* [Selected excerpt]:
%%

Get a good lawyer, a private investigator and change those damn locks.

You can win this and she's already lost. If she hadn't been the bit** she is and didn't cheat, I would've told you to go with your heart until all chances of reconciling are dead, but this is GAME OVER. This is it.

Throw her into the roller coaster and wish her lots of luck because she's going to need it.

All your legal fees will be paid by the mutual assets (her money mostly) anyway, so don't hesitate to hire the best and meanest possible ******* in the country.


----------



## CSeryllum (Jan 23, 2012)

Yea well, she said she was terrified that every day i was going into the house while she wasn't there...I only ever went in TWICE...

Once i told her about having done it...the other was Friday, when her story wasn't making sense.


We both work...she makes twice my salary...maybe even 3 times that...

yet she said she was going to take me for everything and then some? She's just being spiteful now...

We also just bought our house, and the tax refund from the mortgage is something we are supposed to split...she says she refuses and is going tot ake all of it...

Granted, she literally bought the house by taking out the loan while we were married, because she wanted a home ...but i couldn't afford it...however, i sweat blood and tears renovating, installing, repairing...improving our home...i also spent much of my money doing it, and i paid all the bills after we owned the home...

however, she believes that I should not be entitled to any of it, because i didn't "earn it"...

%%

* [Task instructions]:
[a] Answer these questions about the divorce forum thread:
(i) According to the first post, what will pay the legal fees?
(ii) How many times does CSeryllum say they went into the house?
(iii) What does CSeryllum say they and their spouse are supposed to split?
[b] Echo the part of the divorce forum thread that begins at the words "All your legal" and ends after the words "went in TWICE...".

* [Exercise data]:
%%

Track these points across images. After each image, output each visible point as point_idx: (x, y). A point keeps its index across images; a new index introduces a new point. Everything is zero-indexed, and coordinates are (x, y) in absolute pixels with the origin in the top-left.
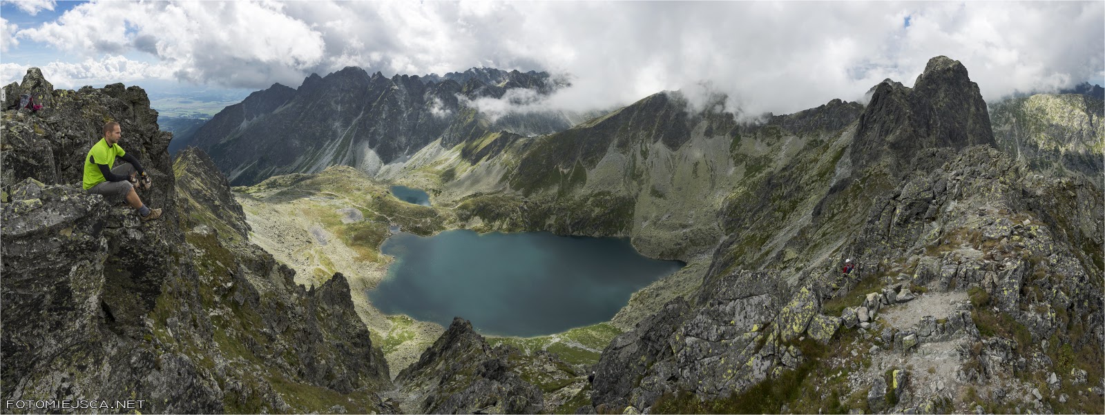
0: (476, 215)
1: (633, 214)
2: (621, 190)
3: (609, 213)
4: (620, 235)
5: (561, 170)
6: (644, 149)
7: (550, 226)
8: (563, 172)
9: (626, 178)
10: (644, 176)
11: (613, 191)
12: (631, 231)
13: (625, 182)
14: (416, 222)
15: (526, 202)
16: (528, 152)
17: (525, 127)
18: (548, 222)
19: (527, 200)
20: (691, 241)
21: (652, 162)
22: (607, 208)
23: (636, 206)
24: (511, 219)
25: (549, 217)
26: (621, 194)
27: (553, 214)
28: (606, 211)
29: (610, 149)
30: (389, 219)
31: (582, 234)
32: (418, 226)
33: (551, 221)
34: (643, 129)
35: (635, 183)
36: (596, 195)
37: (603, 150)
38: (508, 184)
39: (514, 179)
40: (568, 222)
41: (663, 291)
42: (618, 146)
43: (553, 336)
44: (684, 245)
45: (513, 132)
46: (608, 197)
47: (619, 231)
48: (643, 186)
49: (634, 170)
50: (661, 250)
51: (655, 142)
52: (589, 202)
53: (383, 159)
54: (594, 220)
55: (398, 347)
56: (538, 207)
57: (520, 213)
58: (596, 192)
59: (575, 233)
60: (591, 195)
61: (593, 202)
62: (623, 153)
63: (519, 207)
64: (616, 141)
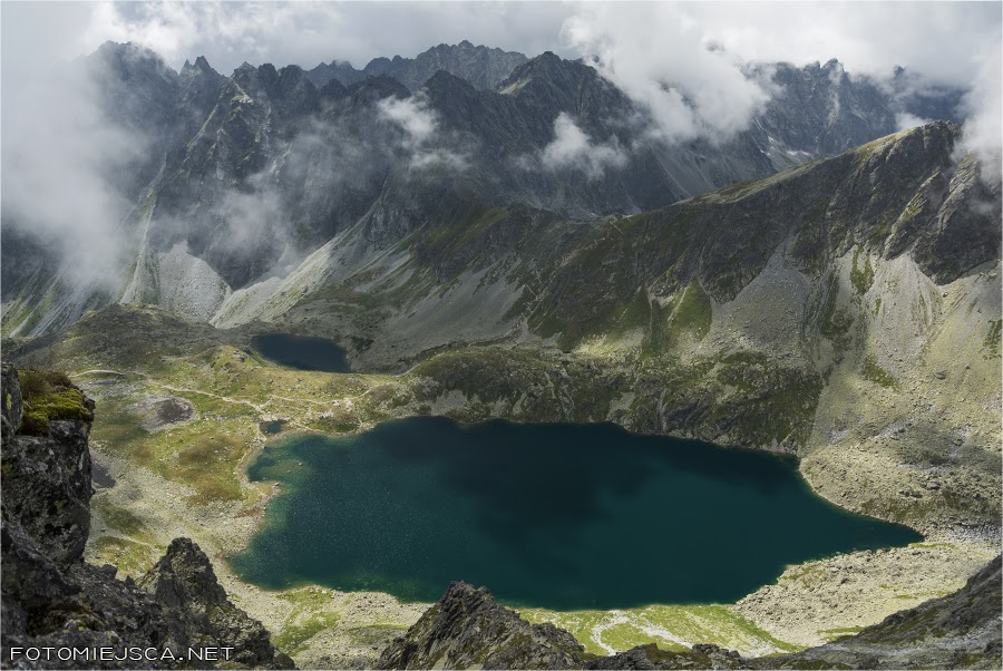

%%

* [Answers for this exercise]:
[a]
(i) The mutual assets, mostly her money.
(ii) Twice.
(iii) The tax refund from the mortgage.

[b]
All your legal fees will be paid by the mutual assets (her money mostly) anyway, so don't hesitate to hire the best and meanest possible ******* in the country.


----------



## CSeryllum (Jan 23, 2012)

Yea well, she said she was terrified that every day i was going into the house while she wasn't there...I only ever went in TWICE...